Phylogenetic Analysis of rps15A Genes. Unrooted phylogram of maximum likelihood analyses of the first and second nucleotide positions of an rps15A nucleotide alignment. Numbers indicate bootstrap values. See Methods for details of the analyses.

Figure 7.

Expression Patterns of Four Nuclear Genes for Mitochondrial Ribosomal Proteins. (A) 3′ rpl2. (B) rps10. (C) Numit rps15A. (D) Numit rps13. Top panels show hybridizations, and bottom panels show the corresponding ethidium bromide–stained gels with prominent rRNA bands. The rps10 and 3′ rpl2 transcripts are ∼1.8 kb, the rps15A transcripts are ∼1.0 kb, and the rps13 transcripts have an approximate range of 900 to 1000 bp (with smaller transcripts present in flowers). fl, whole flowers; lv, rosette leaves; st, stems.

Figure 8.

Models of Gene Substitution Events in the Evolution of Mitochondrial Ribosomal Proteins. Large circles indicate nuclei, gray ovals indicate mitochondria, and white ovals indicate chloroplasts. Black arrows indicate gene duplication (dup) or protein targeting to mitochondria (target); gray arrows indicate movement of gene transcripts to the cytosol. Bars indicate the mature coding regions of genes; targeting presequences are indicated by cp (chloroplast) and mt (mitochondrial). Proteins are indicated by loops attached to the ribosomes. Gene deletion (or pseudogene formation) is indicated by ×. (A) rps8/rps15A substitution.

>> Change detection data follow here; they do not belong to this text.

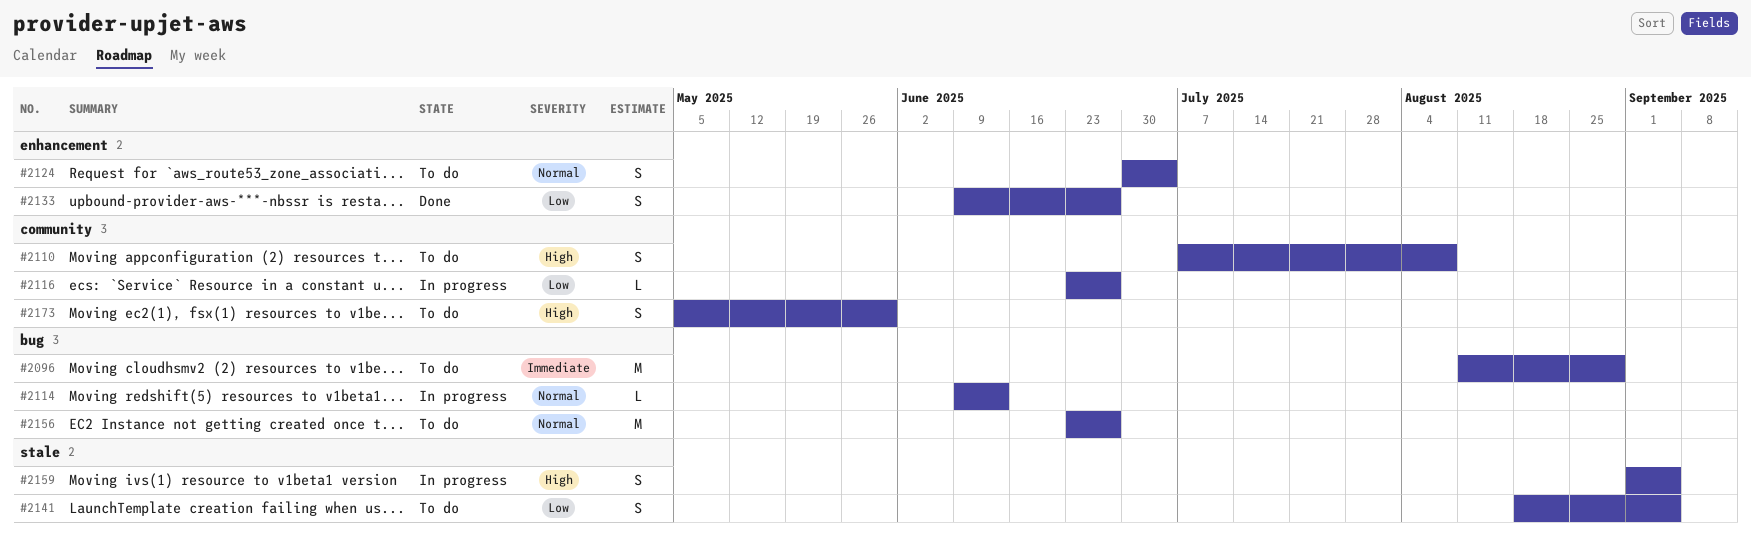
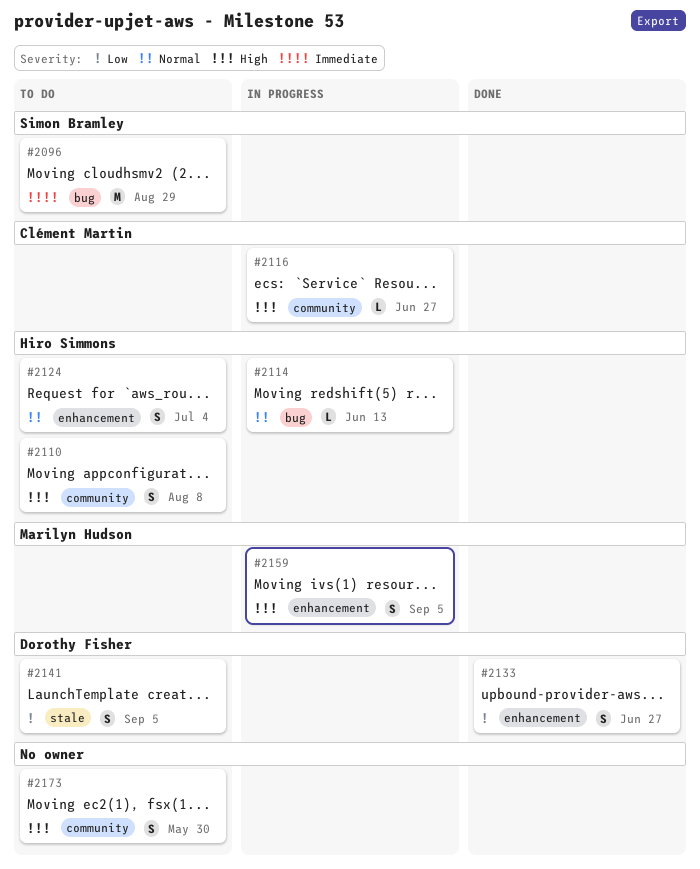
#2116, priority: Low -> High
#2156: present -> none
#2159, label: stale -> enhancement

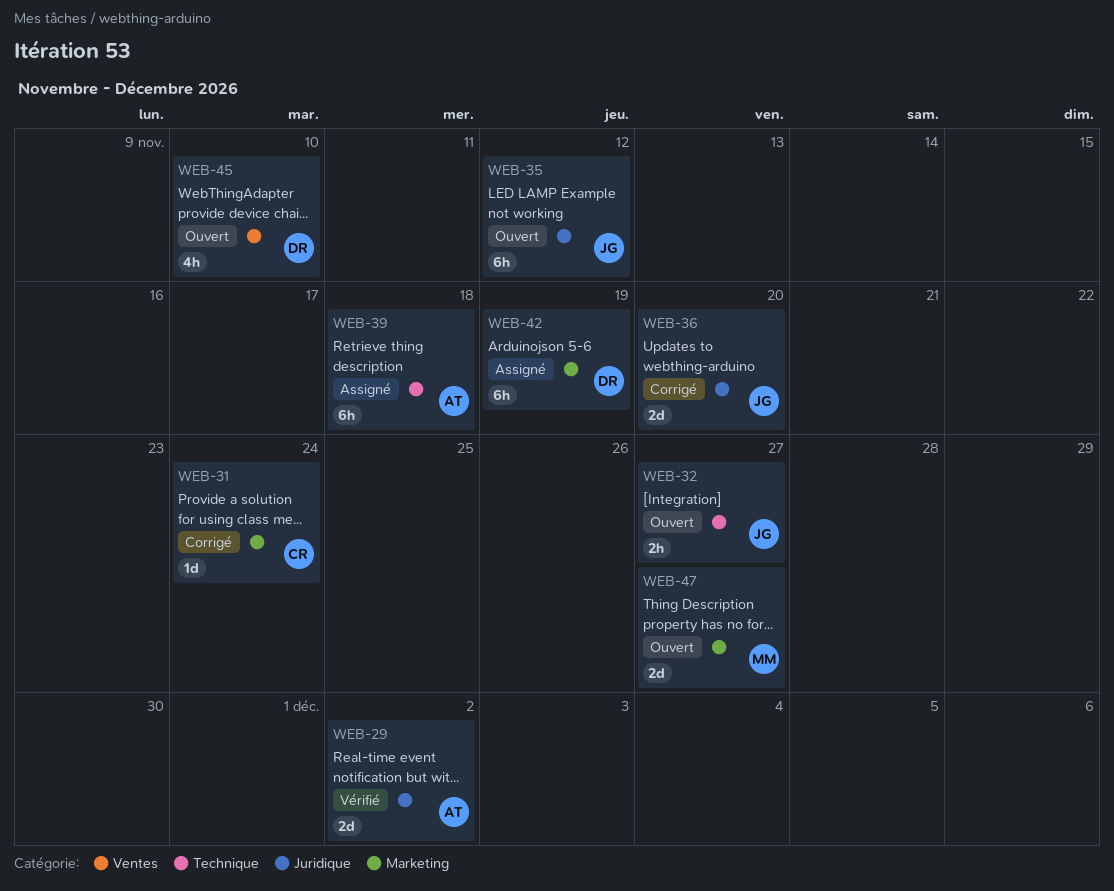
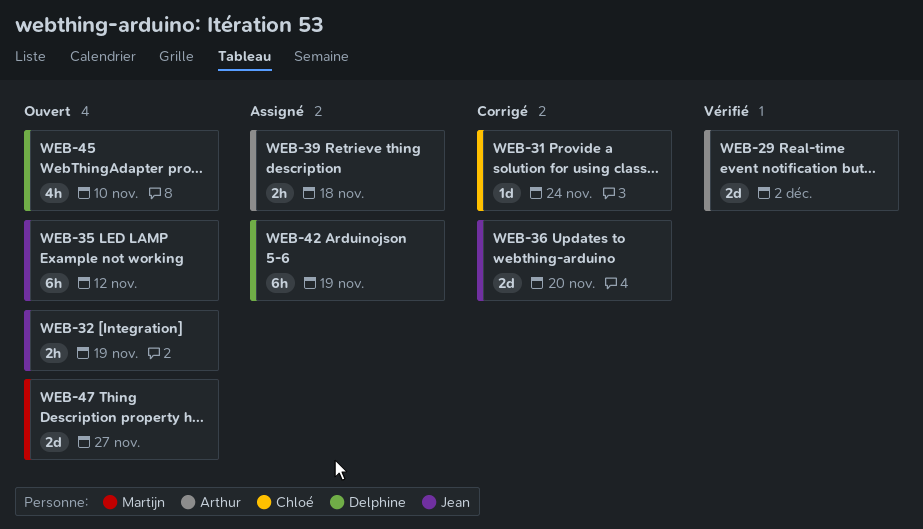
WEB-32, due: Nov 27 -> Nov 19
WEB-39, estimate: 6h -> 2h

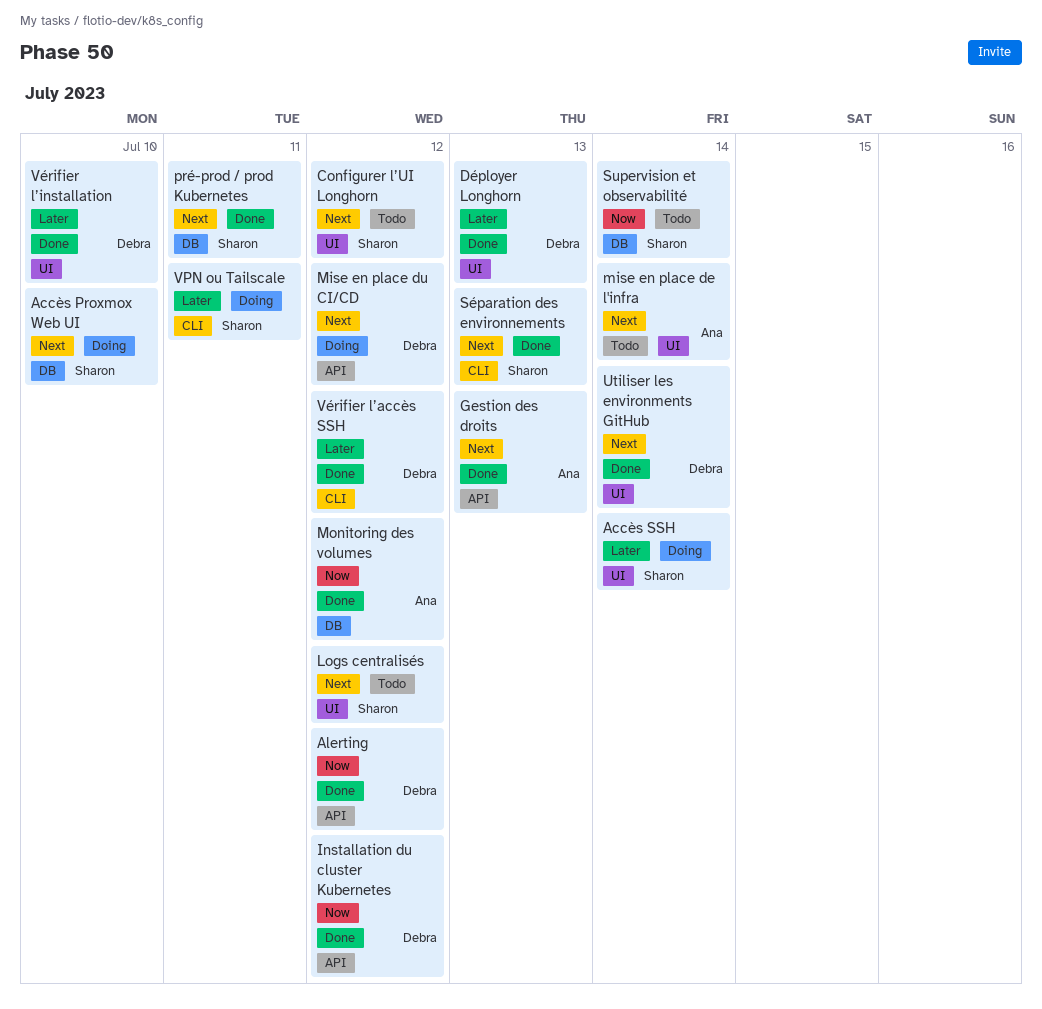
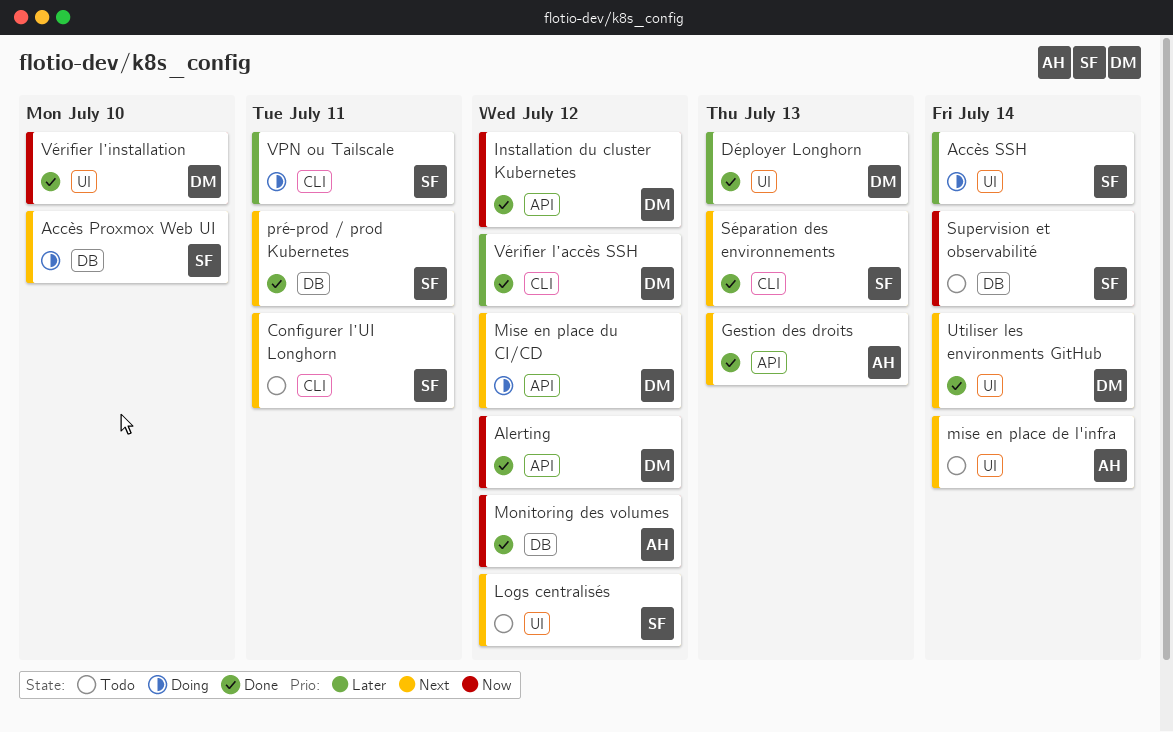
Configurer l’UI Longhorn, label: UI -> CLI
Configurer l’UI Longhorn, due: Jul 12 -> Jul 11
Vérifier l’installation, priority: Later -> Now

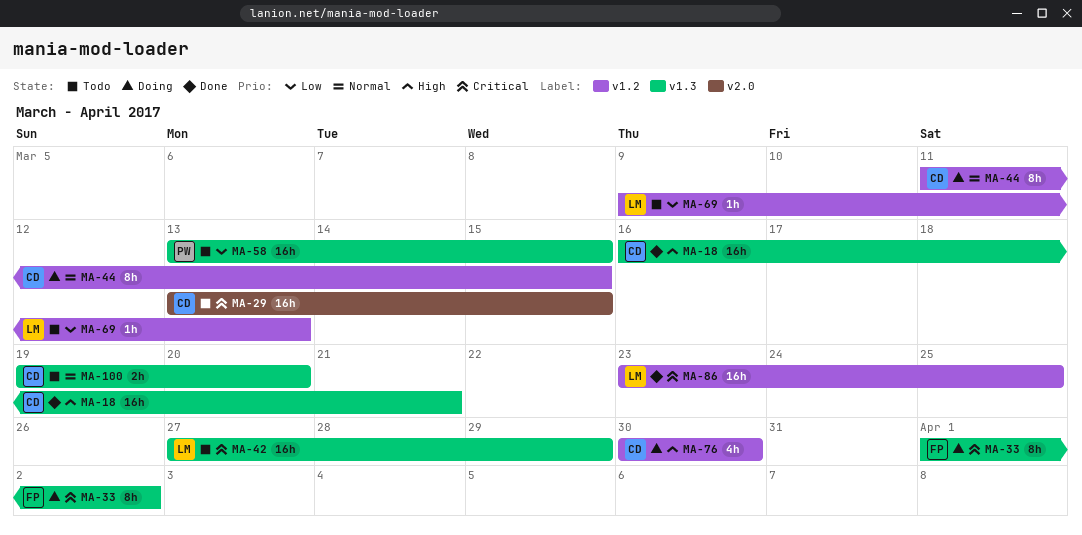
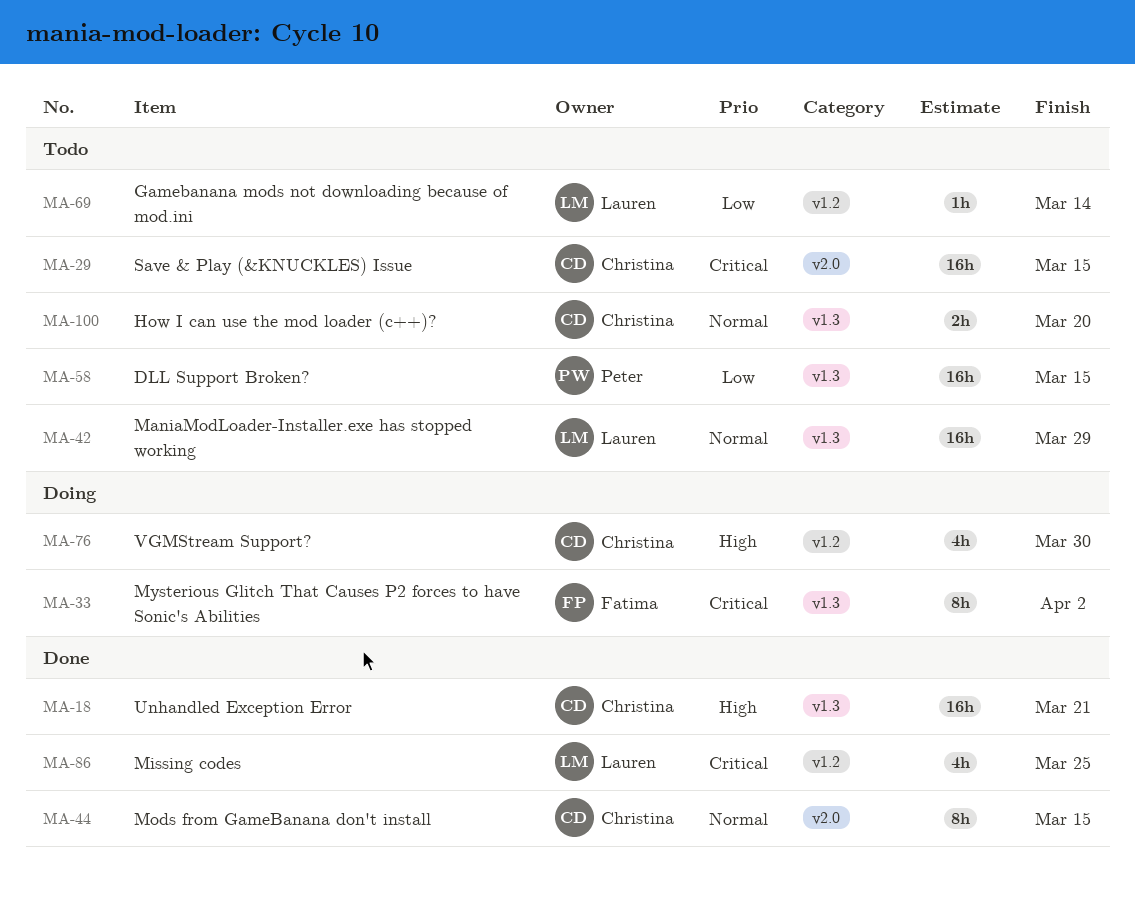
MA-42, priority: Critical -> Normal
MA-44, status: Doing -> Done
MA-44, label: v1.2 -> v2.0
MA-69, due: Mar 13 -> Mar 14
MA-86, estimate: 16h -> 4h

Step 1, cytosolic rps15A duplication; step 2, targeting of the duplicate to mitochondria; step 3, loss of rps8 from mitochondrial DNA. (B) rps13 substitution. Step 1, duplication of nucp rps13; step 2, possible acquisition of mitochondrial targeting presequence; step 3, targeting of the duplicate to mitochondria; step 4, loss of rps13 from mitochondrial DNA.